21 Şubat 2011 Pazartesi

Ata’ya şikâyetim var / Demiray Oral

Cezaevindeki komutan eşlerinin örgütlendikleri platformun adını “Vardiya Bizde” koyduklarını okuyunca, aklıma askerde tuttuğum “üç–beş nöbetleri” geldi nedense. (Öğlen değil, sabaha karşı).
Askerdeki ifadesiyle “en ıstırap” nöbet saatidir üç - beş...

Uykunun en şahane yerinde kalkarsın, küçük bir kulübenin içinde iki saat çapraz tutuşta dağları seyredip geri döner ve bir daha yatamazsın.
Çünkü koğuşun kalkmasına zaten dakikalar kalmıştır...

Vaziyeti edebî anlatmak için şairin dizelerine takla attırırsak:
“Gecenin üçüdür en kötü zaman, bahse girerim / düşünün: sabah çok yakın / oysa ışıltı yok ortalıkta / neredeyse gece bitmiş ama sürmekte karanlık...” diyebiliriz.

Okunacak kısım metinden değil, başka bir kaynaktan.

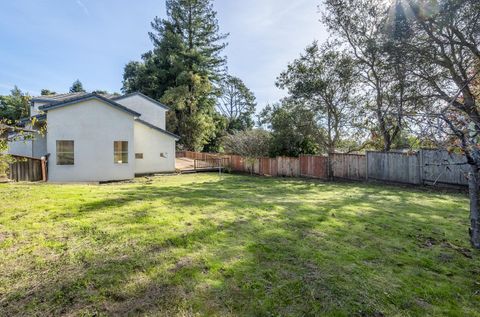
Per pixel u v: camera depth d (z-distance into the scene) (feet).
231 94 134.41
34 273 8.55
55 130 40.32
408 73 29.12
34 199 17.85
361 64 42.14
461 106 14.58
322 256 11.07
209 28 96.68
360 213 19.02
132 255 10.13
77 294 7.58
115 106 43.75
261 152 58.49
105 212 15.58
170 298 7.63
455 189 31.27
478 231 12.48
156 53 99.50
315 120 48.57
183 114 91.86
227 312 7.18
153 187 30.37
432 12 26.13
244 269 9.58
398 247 12.52
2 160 25.34
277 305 7.61
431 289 8.84
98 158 43.01
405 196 27.55
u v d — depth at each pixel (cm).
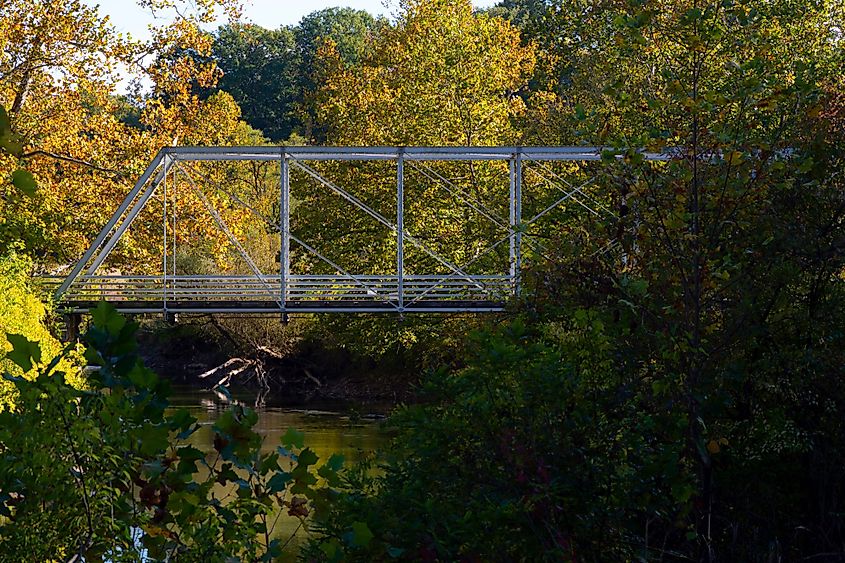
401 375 3347
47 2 2622
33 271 2692
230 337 3644
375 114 3416
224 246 2850
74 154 2708
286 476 370
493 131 3133
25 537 353
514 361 606
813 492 827
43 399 353
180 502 360
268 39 7625
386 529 582
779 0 2416
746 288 715
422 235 2986
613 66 2748
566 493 594
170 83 2761
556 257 804
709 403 673
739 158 674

Ama en iyisi uzatmayalım. Askerlik hatıratına sardırınca kadınların müsait bir yerde indikleri tecrübeyle sabit olduğundan derhal mevzuumuza dönelim.
Dönelim de, bu mevzu denen şey bugün yazıda var mı yok mu bütünüyle şüphedeyim.

O “güzel insan”dan esinlenerek, “İsteyen gidip mevzua üye olabiliyormuş; nerede bu mevzu, gideceğim üye olacağım” demek geliyor içimden...
Fazla dağılmadan yürüyelim, komutan eşlerinin peşinden Aslanlı Yol’un merdivenlerinden çıkalım.

Hanımefendiler ilk vardiyalarında, Ata’ya şikâyete gitmişler, ki buna hiç itirazım olmaz.
Hatta ben de bu şikâyet müessesini kullanmak istiyorum.

Alkollü araba kullanıp iki yüz küsur lira cezayı bana ödettikten sonra borcunu aylardır ödemeyen kadim dostu Vatoz’u...
Fizan’da oturduğumuz gerekçesiyle 50 liradan az sipariş verirsem eve paket servisi yapmayıp beni aç bırakan pizzacıyı...
En şahane beyaz gömleğimi üstüne nemli bez koymadan ütüleyip transparan haline getiren eşimi...

Garajdaki park yerimi kapmayı hobi haline getiren komşumu...
Ata’ya şikâyet etmek istiyorum.

Müsaade var mıdır acaba?
Hayır yok, çünkü bunlar benim son derece bayağı ve kişisel sorunlarım mı?
Nasıl ya, Ata’ya şikâyet edebilmem için illaki eşimin darbecilikle mi suçlanması mı gerekiyor?

Nasıl ya, kendi memleketinde kaos yaratmaya çalışıp insanları öldürme planı yapmak, garajdaki park yerimin kapılmasından daha mı seviyeli bir suçlama?
Nasıl ya, çuvallar dolusu darbe planı Vatoz’un yediği trafik cezasından daha mı masum bir belge?

Ya Ata’ya şikâyet müessesesini kullanmam için önümü açın...
Ya da birisi çıkıp Ata hangi tür şikâyetlere bakıyor açıklasın...
Ayrıca bir istirhamım daha var.

Vardiyacı hanımlar, Anıtkabir Özel Defteri’ne de hislerini yazmışlar, ki o defteri okumayı senelerdir tutkuyla istemekteyim.
Müsaade çıkarsa şayet, şikâyetlerimden arta kalan zamanımda bu hayalimi de gerçekleştiririm.

Emeği geçen herkese minnettar kalacağımı şimdiden arz ederim.